People who are no longer in a position to pay their creditors are considered bankrupt.  Bankruptcy laws in the U.S.  help these people to liquidate their assets and repay their debts in an orderly manner.

Cases involving bankruptcy laws under Title 11 are heard, not in state courts, but in special courts called bankruptcy courts, every state having at least one such court.  While the U.S. bankruptcy laws are federal in nature, each state can specify which property is exempt under the law.  The person filing for bankruptcy can select either the federal or state exemptions.

Chapters

Chapters 7, 11 and 13 are the most important under bankruptcy laws.  Chapters 7 and 11 are mostly for personal bankruptcy.  Although businesses can also file for bankruptcy under Chapter 7, they get the opportunity to reorganize and use business revenue to settle debts only under Chapter 11.

Under chapter 11, a bankruptcy case has to be filed in the state where the debtor resides.  The filing may be a voluntary one filed by the debtor himself or an involuntary one filed by the creditors.  Generally, the debtor has to submit the court a statement of his assets and liabilities, income and expenditure and other financial details.

Chapter 13 allows the bankrupt to retain all their property.  However, they are required to repay either the entire debt or a portion of the debt within a period of 3 to 5 years.
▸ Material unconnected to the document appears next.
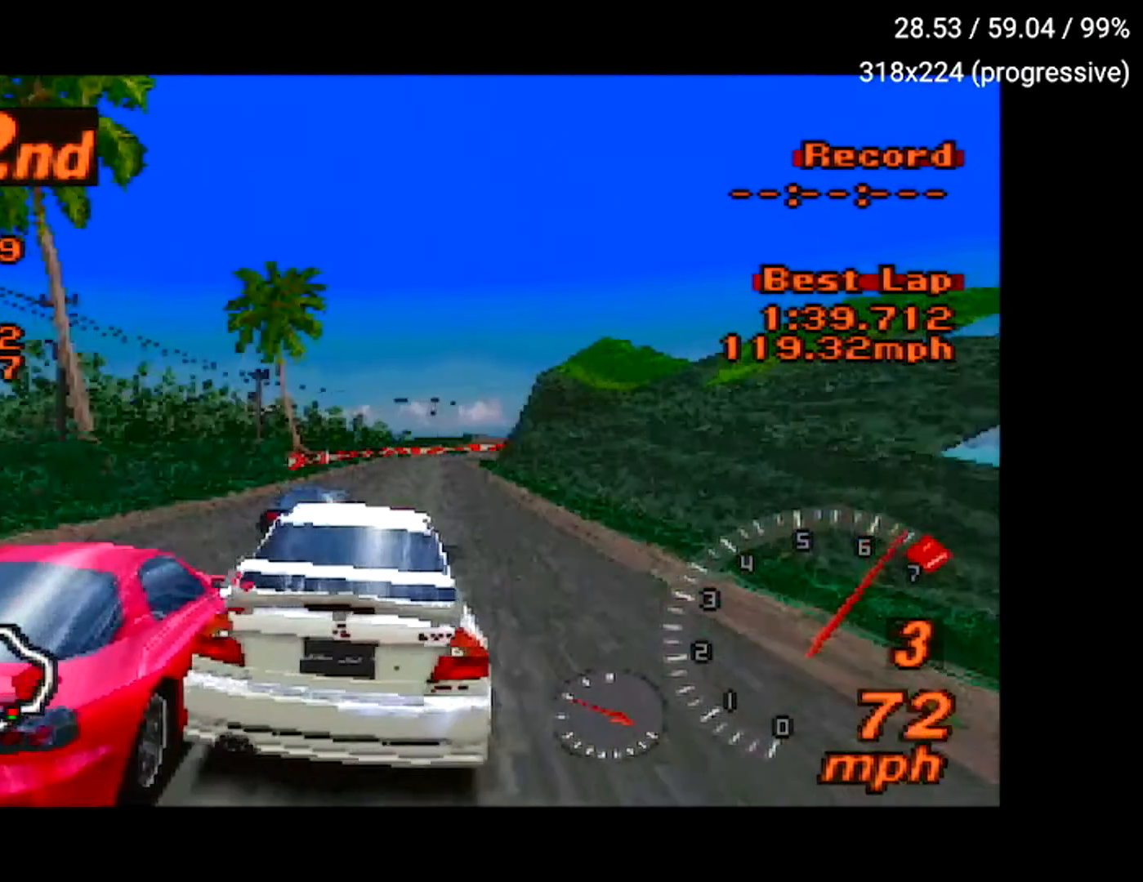
{"buttons": ["A"], "left_stick": "center", "right_stick": "center", "events": [[284, "DPAD_RIGHT", "down"], [317, "DPAD_RIGHT", "up"]]}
Bankruptcy Laws and Lawyers

Although bankruptcy laws allow people to file for bankruptcy without the help of a lawyer, it is advisable to hire a lawyer.  This is because the forms are quite complicated and failure to fill any may lead to severe problems.

With the easy availability of credit, an increasing number of people are suffering huge losses, both personal and business, and filing for bankruptcy.  Bankruptcy laws help the debtor to stay in business and at the same time free him from debt even if he cannot pay in full, by allowing him to draw out a  plan to proportionately pay his creditors.